Certains jours de tournage ont-ils été plus difficiles que d’autres?
Ça n’a pas toujours été facile pour Giulia et moi. On a dû aller tellement profond, et pour y parvenir, il faut être très proche de la personne, qu’elle devienne comme un membre de la famille. Il fallait qu’on ait une confiance aveugle l’une envers l’autre. Mais ça a porté ses fruits. Et tout ce qui se passait dans sa vie, je ne pouvais pas le prévoir. Mais c’est ça, la vie de documentariste. Les choses qui ne se déroulent pas comme on voudrait, bien au contraire. J’étais surprise quand elles se passaient comme je les avais anticipées. Là, je m’inquiétais. Il faut savoir gérer son tournage de façon cool parce que sinon, on ne tient pas quatre ans (ndlr: la durée du tournage de Becoming Giulia).

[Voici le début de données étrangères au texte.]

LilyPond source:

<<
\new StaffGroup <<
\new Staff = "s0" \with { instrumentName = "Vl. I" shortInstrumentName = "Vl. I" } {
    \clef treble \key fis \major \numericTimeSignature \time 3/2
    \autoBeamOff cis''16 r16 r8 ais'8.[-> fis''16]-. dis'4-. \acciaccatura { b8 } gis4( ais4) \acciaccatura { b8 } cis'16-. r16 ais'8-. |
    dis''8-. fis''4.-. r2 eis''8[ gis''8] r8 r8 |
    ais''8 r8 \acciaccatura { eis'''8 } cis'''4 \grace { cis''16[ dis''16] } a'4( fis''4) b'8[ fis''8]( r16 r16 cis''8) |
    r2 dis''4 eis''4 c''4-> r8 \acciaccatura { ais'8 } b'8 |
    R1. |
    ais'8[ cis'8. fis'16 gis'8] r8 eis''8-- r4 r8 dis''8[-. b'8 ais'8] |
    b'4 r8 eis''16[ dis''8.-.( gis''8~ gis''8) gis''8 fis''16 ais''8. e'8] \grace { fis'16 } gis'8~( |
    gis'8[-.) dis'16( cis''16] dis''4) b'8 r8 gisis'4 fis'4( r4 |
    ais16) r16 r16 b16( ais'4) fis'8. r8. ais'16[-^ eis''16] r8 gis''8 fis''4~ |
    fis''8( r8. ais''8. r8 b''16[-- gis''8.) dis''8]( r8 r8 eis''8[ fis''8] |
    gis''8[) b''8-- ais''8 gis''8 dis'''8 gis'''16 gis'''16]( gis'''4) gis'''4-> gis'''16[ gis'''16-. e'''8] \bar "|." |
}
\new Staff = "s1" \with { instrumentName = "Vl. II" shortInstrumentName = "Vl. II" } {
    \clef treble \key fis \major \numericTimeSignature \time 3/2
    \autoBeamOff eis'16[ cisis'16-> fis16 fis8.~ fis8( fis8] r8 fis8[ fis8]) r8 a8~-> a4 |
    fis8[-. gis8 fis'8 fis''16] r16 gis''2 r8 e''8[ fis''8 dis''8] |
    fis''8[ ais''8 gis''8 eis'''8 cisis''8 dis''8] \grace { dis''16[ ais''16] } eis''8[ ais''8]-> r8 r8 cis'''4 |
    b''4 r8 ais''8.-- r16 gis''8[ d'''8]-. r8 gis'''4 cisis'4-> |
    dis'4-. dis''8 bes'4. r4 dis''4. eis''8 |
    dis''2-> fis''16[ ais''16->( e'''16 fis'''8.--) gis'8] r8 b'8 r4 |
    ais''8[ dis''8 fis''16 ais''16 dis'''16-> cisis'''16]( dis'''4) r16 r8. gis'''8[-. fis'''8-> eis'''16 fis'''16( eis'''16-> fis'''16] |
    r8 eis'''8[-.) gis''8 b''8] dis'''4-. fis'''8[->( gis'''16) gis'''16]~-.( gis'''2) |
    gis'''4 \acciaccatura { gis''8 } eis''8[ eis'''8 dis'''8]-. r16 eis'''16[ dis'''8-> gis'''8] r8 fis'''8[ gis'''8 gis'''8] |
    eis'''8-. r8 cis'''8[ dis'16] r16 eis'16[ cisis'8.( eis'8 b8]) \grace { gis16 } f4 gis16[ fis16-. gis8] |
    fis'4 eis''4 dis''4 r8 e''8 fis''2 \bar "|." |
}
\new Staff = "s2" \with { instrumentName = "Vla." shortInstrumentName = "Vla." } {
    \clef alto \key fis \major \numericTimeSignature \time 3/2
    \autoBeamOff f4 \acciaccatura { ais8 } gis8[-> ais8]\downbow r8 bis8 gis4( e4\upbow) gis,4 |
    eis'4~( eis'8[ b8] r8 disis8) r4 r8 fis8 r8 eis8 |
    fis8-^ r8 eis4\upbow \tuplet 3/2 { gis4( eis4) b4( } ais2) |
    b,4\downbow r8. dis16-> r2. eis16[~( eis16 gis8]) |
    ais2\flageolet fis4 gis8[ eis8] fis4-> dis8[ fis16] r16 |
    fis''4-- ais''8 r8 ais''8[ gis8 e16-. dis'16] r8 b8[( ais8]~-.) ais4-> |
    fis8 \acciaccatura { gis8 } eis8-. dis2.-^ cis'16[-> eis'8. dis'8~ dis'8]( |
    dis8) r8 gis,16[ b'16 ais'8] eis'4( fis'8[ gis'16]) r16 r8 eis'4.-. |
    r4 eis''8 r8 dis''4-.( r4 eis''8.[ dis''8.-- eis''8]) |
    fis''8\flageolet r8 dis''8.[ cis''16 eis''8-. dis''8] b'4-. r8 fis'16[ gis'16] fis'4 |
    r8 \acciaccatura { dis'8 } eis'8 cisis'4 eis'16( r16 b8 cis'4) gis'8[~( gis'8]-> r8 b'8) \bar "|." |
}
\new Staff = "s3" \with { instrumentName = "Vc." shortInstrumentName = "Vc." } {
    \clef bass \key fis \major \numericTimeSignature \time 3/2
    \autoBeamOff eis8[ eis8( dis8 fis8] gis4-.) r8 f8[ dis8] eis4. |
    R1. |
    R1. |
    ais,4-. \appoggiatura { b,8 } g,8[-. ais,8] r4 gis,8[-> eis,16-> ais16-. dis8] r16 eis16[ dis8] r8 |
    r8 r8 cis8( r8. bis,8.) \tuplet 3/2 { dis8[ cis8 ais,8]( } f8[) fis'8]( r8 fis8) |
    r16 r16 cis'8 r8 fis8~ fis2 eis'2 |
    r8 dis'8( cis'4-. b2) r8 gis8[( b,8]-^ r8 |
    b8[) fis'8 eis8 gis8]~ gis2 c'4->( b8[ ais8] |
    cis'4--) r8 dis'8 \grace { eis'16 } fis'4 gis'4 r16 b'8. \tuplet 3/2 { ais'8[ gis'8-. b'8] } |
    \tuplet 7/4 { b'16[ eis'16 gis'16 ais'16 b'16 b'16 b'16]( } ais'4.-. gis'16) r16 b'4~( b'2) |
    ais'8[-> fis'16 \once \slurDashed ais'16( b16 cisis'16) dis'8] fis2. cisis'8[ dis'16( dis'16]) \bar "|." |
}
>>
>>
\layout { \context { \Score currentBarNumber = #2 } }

Un moment vous a-t-il marquée pendant la création de Becoming Giulia?
Quand j’ai vu Giulia dans le premier rôle de The Cellist, le ballet de Cathy Marston, à l’Opéra de Zurich, le 29 avril dernier. À la fin du spectacle, Giulia est venue saluer. Je me suis levée, j’étais la seule debout à ce moment-là. J’ai applaudi, j’ai crié son nom. J’avais l’impression d’être seule avec elle, même si 2000 personnes nous entouraient. Je pleurais. Tous les directeurs de l’Opéra étaient juste à ma droite et me regardaient. Cela n'avait pas d'importance.

«C’était un moment si personnel à un moment si public… J’avais l’impression que cet opéra nous appartenait et, qu’avec cette histoire, on avait réussi à faire quelque chose d’incroyable.»

Becoming Giulia, en salles le 6 septembre 2023. Retrouvez cet article dans Le Matin Dimanche du 3 septembre 2023.